Depletion of intercalated cells from collecting ducts of carbonic
anhydrase ii deficient (car2 null) mice .
Breton, Sylvie, Seth L. Alper, Stephen L. Gluck, William S. Sly, Jane
E. Barker, and Dennis Brown.
Renal Unit and Dept. of Pathology, Massachusetts General Hospital
and Harvard Medical School, Boston, MA 02114; Molecular Medicine and
Renal Units, Beth Israel Hospital, Boston, and Dept. of Cell Biology,
Harvard Medical School; Renal Division, Dept. of Internal Medicine,
and George M. O'Brien Center for Developmental Nephrology, Washington
University, School of Medicine, St. Louis. MO; Dept. Biochem., Molec.
Biol., Washington University, St. Louis, MO; The Jackson Laboratory,
Bar Harbor
APStracts 2:0094F, 1995.
The kidneys of mice that are genetically devoid of carbonic anhydrase
type II (CAR2 null mice) were screened by immunocytochemistry with
antibodies that distinguish intercalated and principal cells.
Immunofluorescent localization of the anion exchanger AE1 and of the
56 kD subunit of the vacuolar H+ATPase was used to identify
intercalated cells, while the AQP2 water channel was used as a
specific marker for principal cells of the collecting duct. The CAII
deficiency of the CAR2 null mice was first confirmed by the absence
of immunofluorescent staining of kidney sections exposed to an anti
-CAII antibody. Cells positive for AE1 and H+ATPase were common in all
collecting duct regions in normal mice, but were virtually absent
from the inner stripe of the outer medulla and the inner medulla of
CAR2 null mice. The number of positive cells was also reduced 3-fold
in the cortical collecting duct of CAR2 null animals compared to
normal mice. In parallel, the percentage of AQP2 positive cells was
correspondingly increased in the collecting tubules of CAII-deficient
mice, while the total number of cells per tubule remained unchanged.
These results suggest that intercalated cells are severely depleted
and are replaced by principal cells in CAII-deficient mice.

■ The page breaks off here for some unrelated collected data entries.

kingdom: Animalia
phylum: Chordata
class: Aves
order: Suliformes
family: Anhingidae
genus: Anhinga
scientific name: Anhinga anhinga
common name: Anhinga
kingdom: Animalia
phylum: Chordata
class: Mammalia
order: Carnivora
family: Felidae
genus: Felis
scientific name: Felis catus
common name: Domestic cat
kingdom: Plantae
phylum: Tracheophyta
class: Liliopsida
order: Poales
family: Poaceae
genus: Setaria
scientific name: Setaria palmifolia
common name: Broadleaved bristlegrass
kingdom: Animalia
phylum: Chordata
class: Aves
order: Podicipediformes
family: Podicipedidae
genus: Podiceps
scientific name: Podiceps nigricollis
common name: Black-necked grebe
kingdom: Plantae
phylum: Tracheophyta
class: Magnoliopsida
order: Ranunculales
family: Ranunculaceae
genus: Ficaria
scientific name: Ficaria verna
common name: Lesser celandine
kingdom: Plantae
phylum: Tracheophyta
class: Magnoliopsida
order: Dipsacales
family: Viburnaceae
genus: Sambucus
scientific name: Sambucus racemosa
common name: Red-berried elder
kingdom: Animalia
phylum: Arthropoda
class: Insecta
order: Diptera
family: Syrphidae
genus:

Quantitative analysis and double staining showed that, in the cortex,
both A and B types of intercalated cells are equally affected.
Elucidation of the mechanism(s) responsible for this phenotype will
be of importance in understanding the origin and development of
intercalated cells in the kidney.
Received 12 December 1994; accepted in final form 23 May 1995.
APS Manuscript Number F439-4.
Article publication pending Am. J. Physiol. (Renal Fluid Electrolyte
Physiology).
ISSN 1080-4757 Copyright 1995 The American Physiological Society.
Published in APStracts on 6 July 1995.